[Object presence transitions]

################

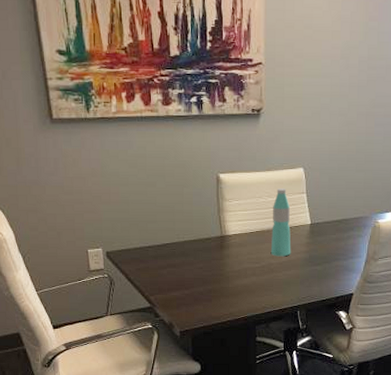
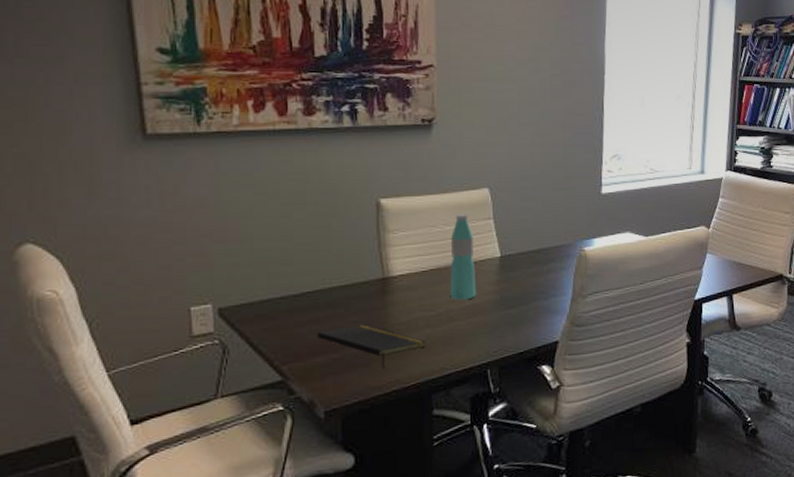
notepad: none [174,270,252,304] -> present [316,324,426,369]

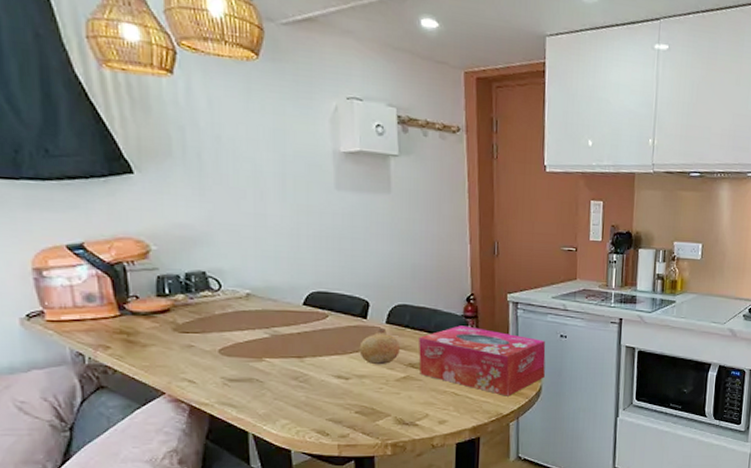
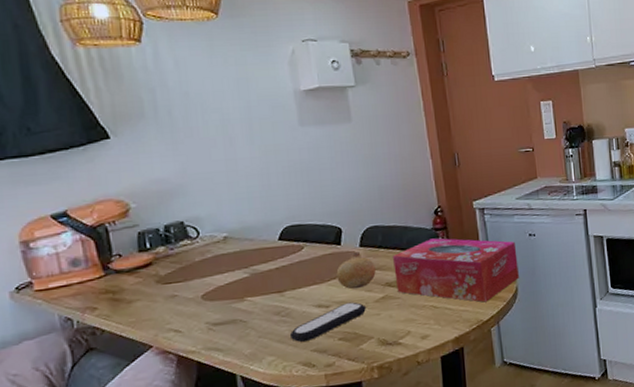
remote control: none [305,377,386,411] -> present [289,302,366,343]

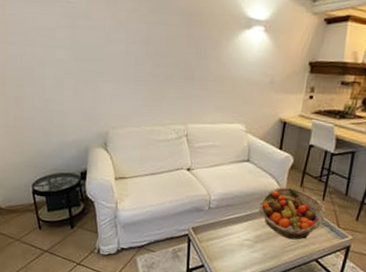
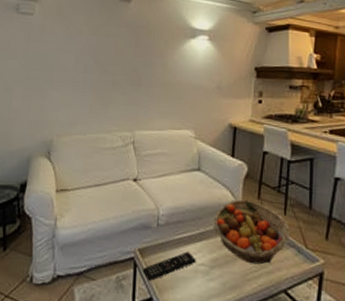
remote control: none [195,230,243,253] -> present [142,252,196,282]

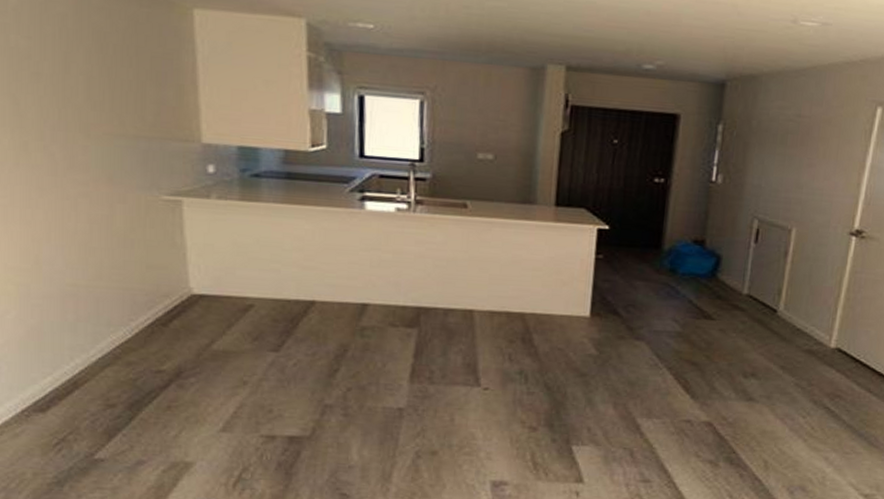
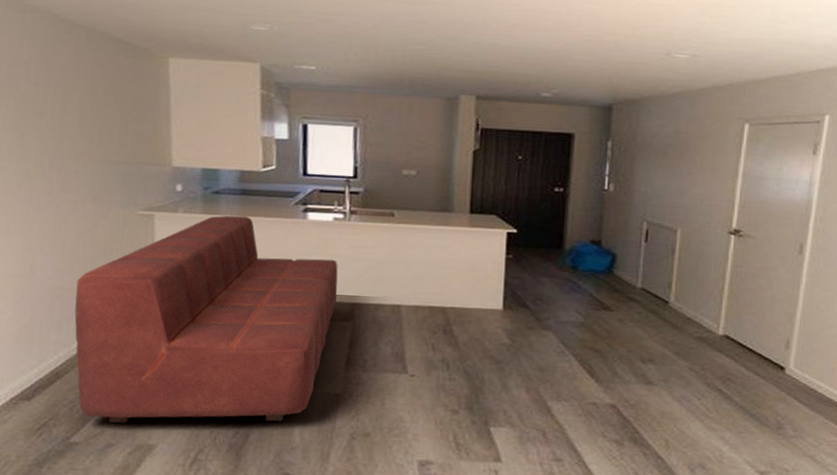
sofa: none [92,202,401,439] -> present [74,215,338,423]

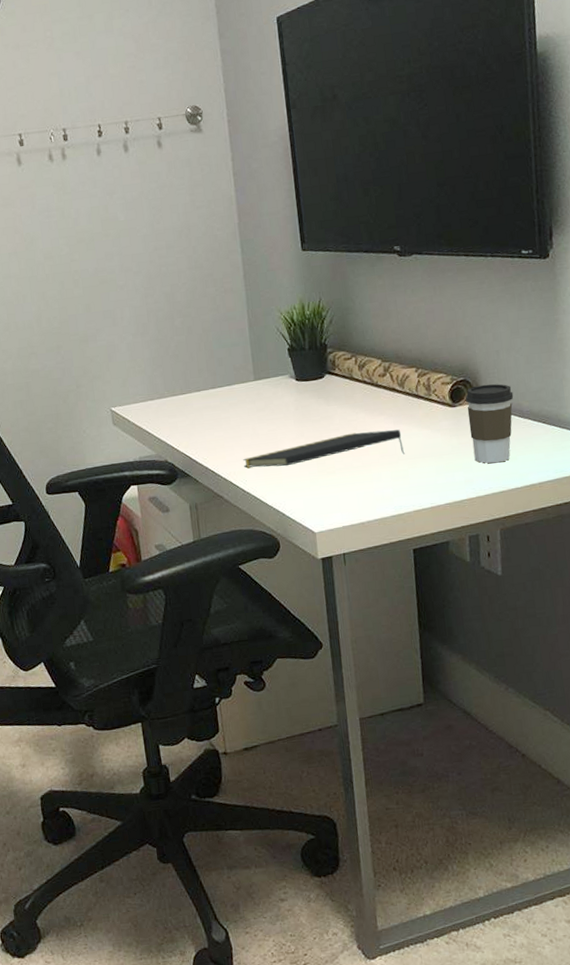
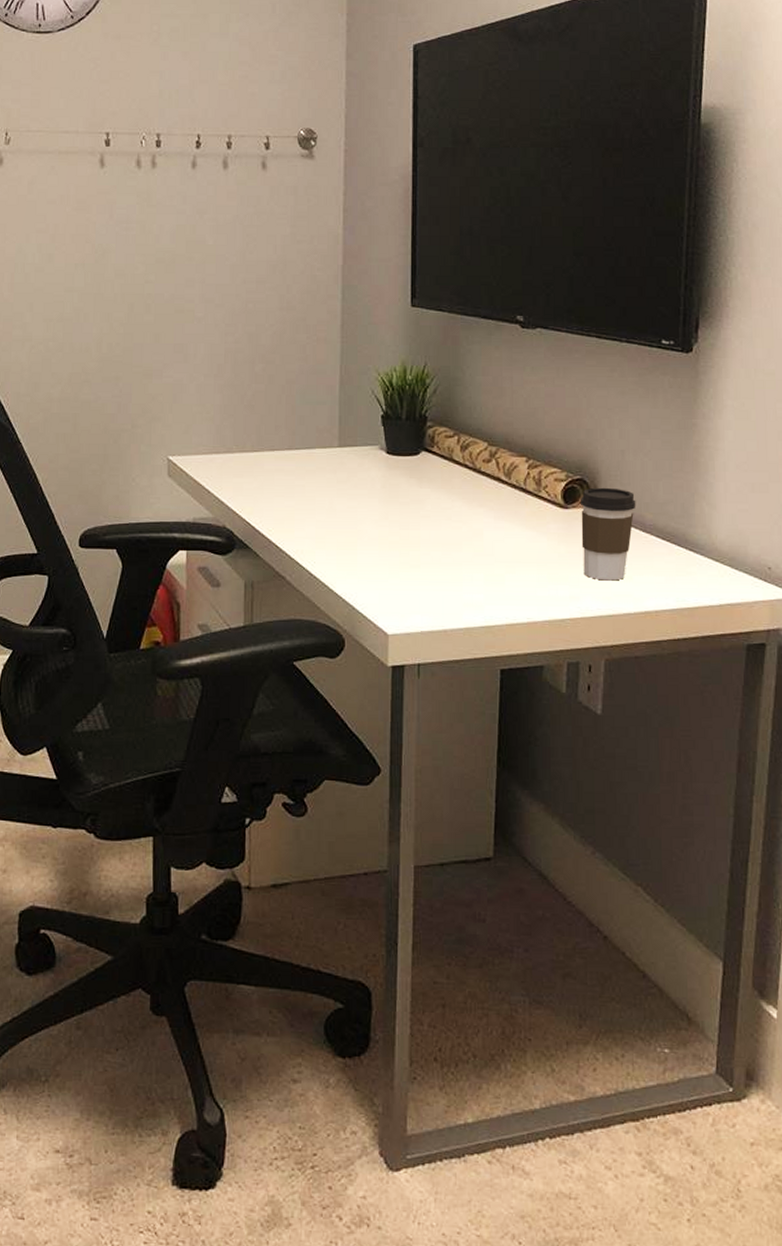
notepad: present [243,429,405,468] -> none [314,523,503,557]

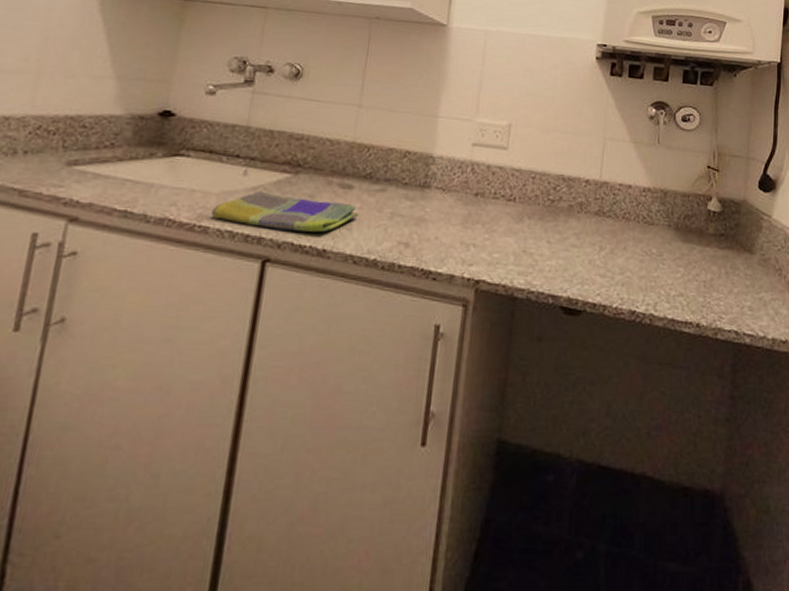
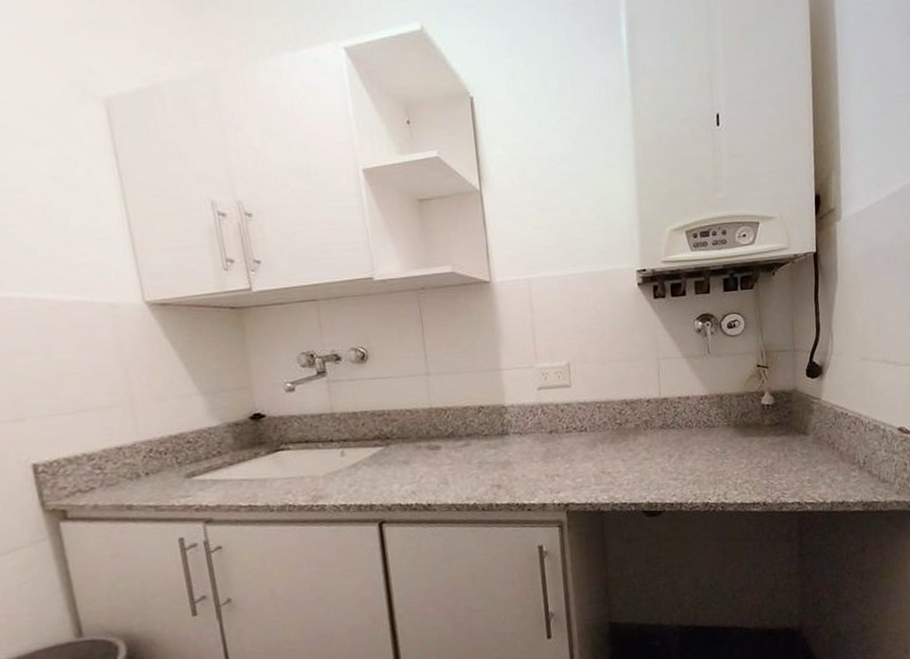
dish towel: present [211,190,359,232] -> none [323,461,451,497]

################

Without the pictures, print the records in full, exactly as they appear.

▶ **EXERCISE ANSWER**:
notepad: none [174,270,252,304] -> present [316,324,426,369]

remote control: none [305,377,386,411] -> present [289,302,366,343]

remote control: none [195,230,243,253] -> present [142,252,196,282]

sofa: none [92,202,401,439] -> present [74,215,338,423]

notepad: present [243,429,405,468] -> none [314,523,503,557]

dish towel: present [211,190,359,232] -> none [323,461,451,497]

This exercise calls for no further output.